*SUPPLIED PASSAGE*.
Use sparingly. Barriers are rarely needed when using other collectives correctly, and they serialize the computation. If you find yourself adding barriers to "fix timing issues," the real problem is usually a missing dependency or a mismatched send/recv pair.

Worked Example: Parallel Array Sum

#include <mpi.h>
#include <vector>
#include <numeric>
#include <iostream>

int main(int argc, char** argv) {
    MPI_Init(&argc, &argv);

    int rank, size;
    MPI_Comm_rank(MPI_COMM_WORLD, &rank);
    MPI_Comm_size(MPI_COMM_WORLD, &size);

    const int total_n = 1000000;
    const int chunk = total_n / size;

    std::vector<float> all_data;
    if (rank == 0) {
        all_data.resize(total_n);
        for (int i = 0; i < total_n; i++) all_data[i] = 1.0f;
    }

    // distribute chunks
    std::vector<float> local(chunk);
    MPI_Scatter(all_data.data(), chunk, MPI_FLOAT,
                local.data(), chunk, MPI_FLOAT, 0, MPI_COMM_WORLD);

    // local sum
    float local_sum = std::accumulate(local.begin(), local.end(), 0.0f);

    // global reduction
    float global_sum;
    MPI_Reduce(&local_sum, &global_sum, 1, MPI_FLOAT, MPI_SUM,
               0, MPI_COMM_WORLD);

    if (rank == 0) {
        std::cout << "Global sum: " << global_sum << "\n";
        // expected: 1000000.0
    }

    MPI_Finalize();
    return 0;
}

Compile and run:

mpicxx -O2 -o parallel_sum parallel_sum.cpp
mpirun -n 4 ./parallel_sum

MPI+OpenMP Hybrid

The standard HPC pattern: one or a few MPI ranks per node, each spawning OpenMP threads to use all cores:

#include <mpi.h>
#include <omp.h>

int main(int argc, char** argv) {
    int provided;
    MPI_Init_thread(&argc, &argv, MPI_THREAD_FUNNELED, &provided);
    // MPI_THREAD_FUNNELED: only the main thread makes MPI calls
    // MPI_THREAD_MULTIPLE: any thread can make MPI calls (higher overhead)

*WHAT IS BEING ASKED*.
Answer these questions about the MPI passage above:
1. According to the passage, what do barriers do to the computation?
2. How many processes does the given mpirun command launch for the parallel sum program?
3. Under MPI_THREAD_FUNNELED, which thread makes MPI calls?

*DATA SHOWN*.
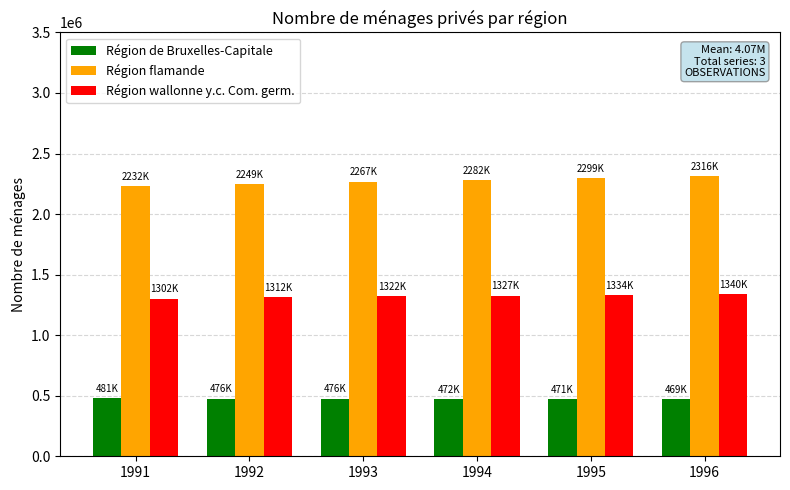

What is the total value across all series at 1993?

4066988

*COMPLETED TASK*.
1. They serialize it.
2. Four.
3. Only the main thread.